▸ Source material:
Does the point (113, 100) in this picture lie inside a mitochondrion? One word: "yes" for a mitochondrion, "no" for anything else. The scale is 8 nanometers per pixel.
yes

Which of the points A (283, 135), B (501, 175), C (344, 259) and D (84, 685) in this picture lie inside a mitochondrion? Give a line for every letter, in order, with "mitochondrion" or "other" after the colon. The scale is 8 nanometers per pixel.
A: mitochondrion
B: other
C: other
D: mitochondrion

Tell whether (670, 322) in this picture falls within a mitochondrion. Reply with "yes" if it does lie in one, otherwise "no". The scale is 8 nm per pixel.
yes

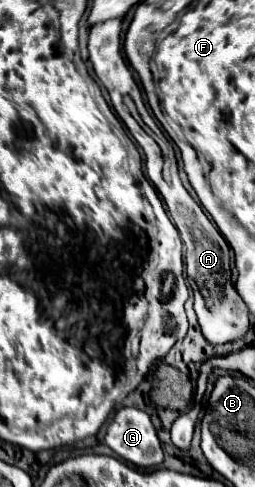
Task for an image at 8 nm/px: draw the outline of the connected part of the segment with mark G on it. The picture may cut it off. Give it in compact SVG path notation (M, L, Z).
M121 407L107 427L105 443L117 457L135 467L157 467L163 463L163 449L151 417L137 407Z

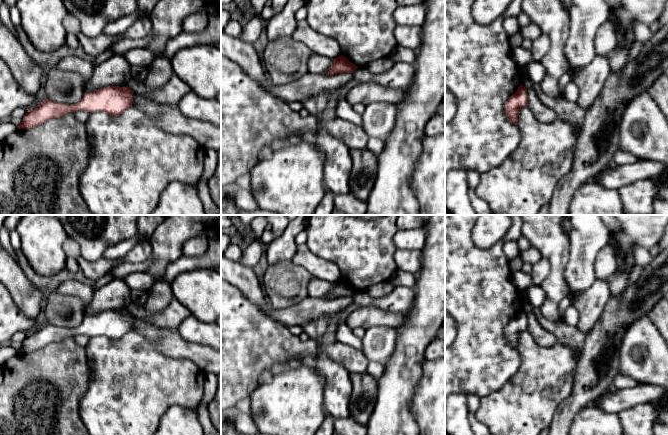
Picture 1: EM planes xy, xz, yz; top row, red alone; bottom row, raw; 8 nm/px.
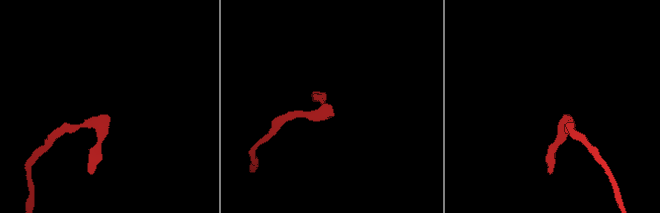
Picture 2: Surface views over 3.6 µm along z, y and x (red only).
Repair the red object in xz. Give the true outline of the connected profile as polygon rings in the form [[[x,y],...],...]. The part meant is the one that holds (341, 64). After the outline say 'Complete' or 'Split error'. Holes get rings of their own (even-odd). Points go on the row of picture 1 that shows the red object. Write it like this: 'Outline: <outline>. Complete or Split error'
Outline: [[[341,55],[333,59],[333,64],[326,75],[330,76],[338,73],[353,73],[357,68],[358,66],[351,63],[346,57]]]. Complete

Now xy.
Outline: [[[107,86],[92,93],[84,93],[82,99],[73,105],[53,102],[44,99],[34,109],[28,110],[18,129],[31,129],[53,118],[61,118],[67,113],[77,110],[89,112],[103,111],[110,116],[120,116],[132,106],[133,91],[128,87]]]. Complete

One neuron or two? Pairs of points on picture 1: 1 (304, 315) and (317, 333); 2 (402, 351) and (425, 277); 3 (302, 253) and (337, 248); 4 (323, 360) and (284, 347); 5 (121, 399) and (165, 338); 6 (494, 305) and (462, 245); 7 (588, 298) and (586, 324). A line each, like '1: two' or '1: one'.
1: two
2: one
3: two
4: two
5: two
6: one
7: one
--
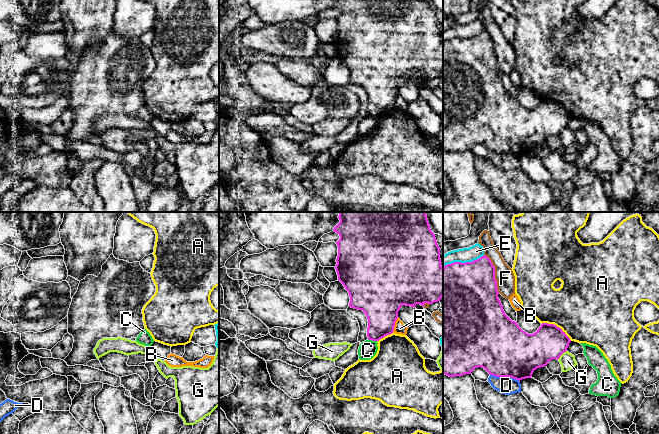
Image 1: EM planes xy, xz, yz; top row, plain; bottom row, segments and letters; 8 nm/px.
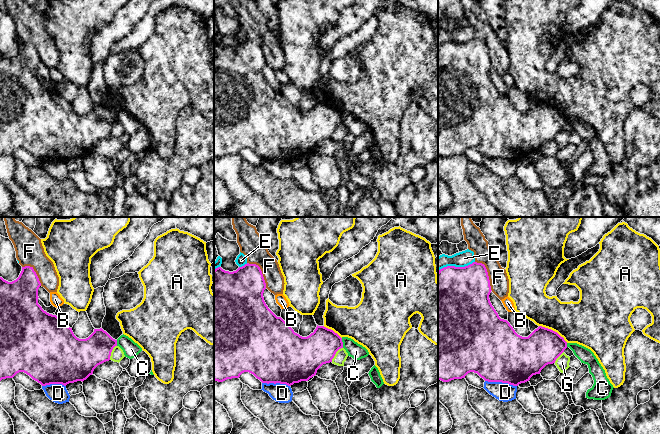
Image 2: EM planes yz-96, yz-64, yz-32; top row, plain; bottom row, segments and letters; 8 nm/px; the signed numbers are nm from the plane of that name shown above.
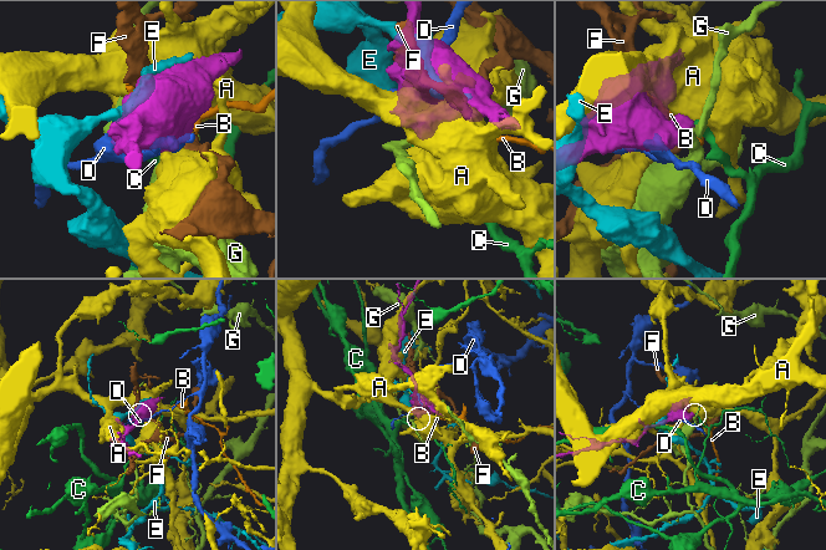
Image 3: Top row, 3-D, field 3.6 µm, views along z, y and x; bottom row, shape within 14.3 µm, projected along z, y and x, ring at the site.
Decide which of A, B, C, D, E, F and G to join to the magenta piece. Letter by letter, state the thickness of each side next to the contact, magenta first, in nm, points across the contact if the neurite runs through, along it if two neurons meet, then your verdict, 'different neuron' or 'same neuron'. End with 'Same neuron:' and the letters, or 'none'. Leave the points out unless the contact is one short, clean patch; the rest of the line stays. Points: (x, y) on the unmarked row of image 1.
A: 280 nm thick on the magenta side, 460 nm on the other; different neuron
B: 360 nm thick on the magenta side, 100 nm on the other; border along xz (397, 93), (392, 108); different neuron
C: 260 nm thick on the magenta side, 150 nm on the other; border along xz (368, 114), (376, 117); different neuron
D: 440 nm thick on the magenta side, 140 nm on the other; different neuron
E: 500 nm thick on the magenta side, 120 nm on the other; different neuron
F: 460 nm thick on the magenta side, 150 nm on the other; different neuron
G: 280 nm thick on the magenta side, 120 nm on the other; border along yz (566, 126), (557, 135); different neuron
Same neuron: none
...
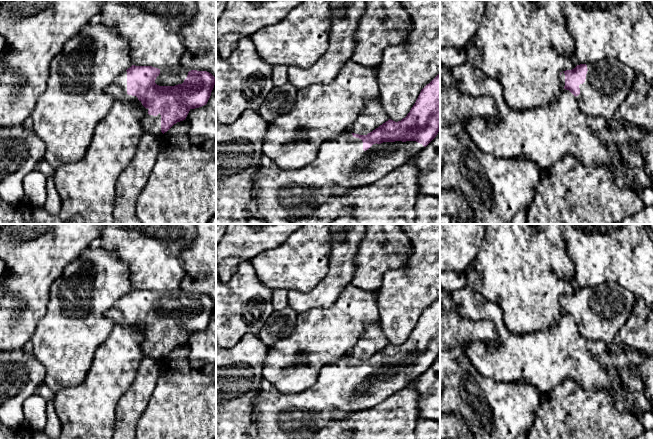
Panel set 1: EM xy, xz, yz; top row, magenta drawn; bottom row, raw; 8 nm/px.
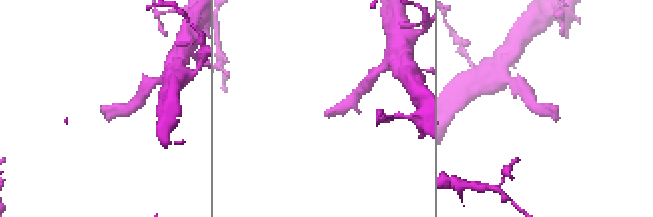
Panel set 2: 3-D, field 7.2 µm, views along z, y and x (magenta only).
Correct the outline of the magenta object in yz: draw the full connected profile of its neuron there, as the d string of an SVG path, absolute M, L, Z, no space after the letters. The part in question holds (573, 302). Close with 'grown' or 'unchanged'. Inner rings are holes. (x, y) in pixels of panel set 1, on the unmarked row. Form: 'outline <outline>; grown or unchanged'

▸ What to work on:
Find all the lines with "views" in the data and copy them.

▸ Answer to the problem:
Picture 2: Surface views over 3.6 µm along z, y and x (red only).
Image 3: Top row, 3-D, field 3.6 µm, views along z, y and x; bottom row, shape within 14.3 µm, projected along z, y and x, ring at the site.
Panel set 2: 3-D, field 7.2 µm, views along z, y and x (magenta only).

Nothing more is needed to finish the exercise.